The problem> Verbatim copy without images: repeat the records in full.

The records>
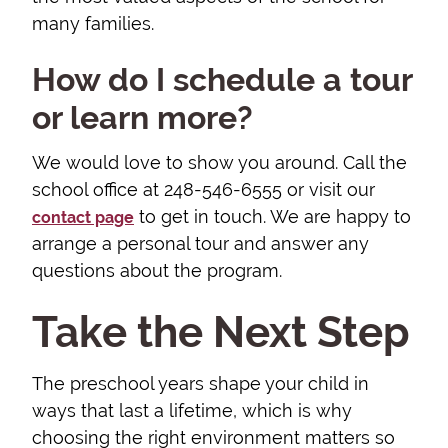
many families.
How do I schedule a tour
or learn more?
We would love to show you around. Call the
school office at 248-546-6555 or visit our
to get in touch. We are happy to
contact page
arrange a personal tour and answer any
questions about the program.
Take the Next Step
The preschool years shape your child in
ways that last a lifetime, which is why
choosing the right environment matters so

Solution>
many families.
How do I schedule a tour
or learn more?
We would love to show you around. Call the
school office at 248-546-6555 or visit our
to get in touch. We are happy to
contact page
arrange a personal tour and answer any
questions about the program.
Take the Next Step
The preschool years shape your child in
ways that last a lifetime, which is why
choosing the right environment matters so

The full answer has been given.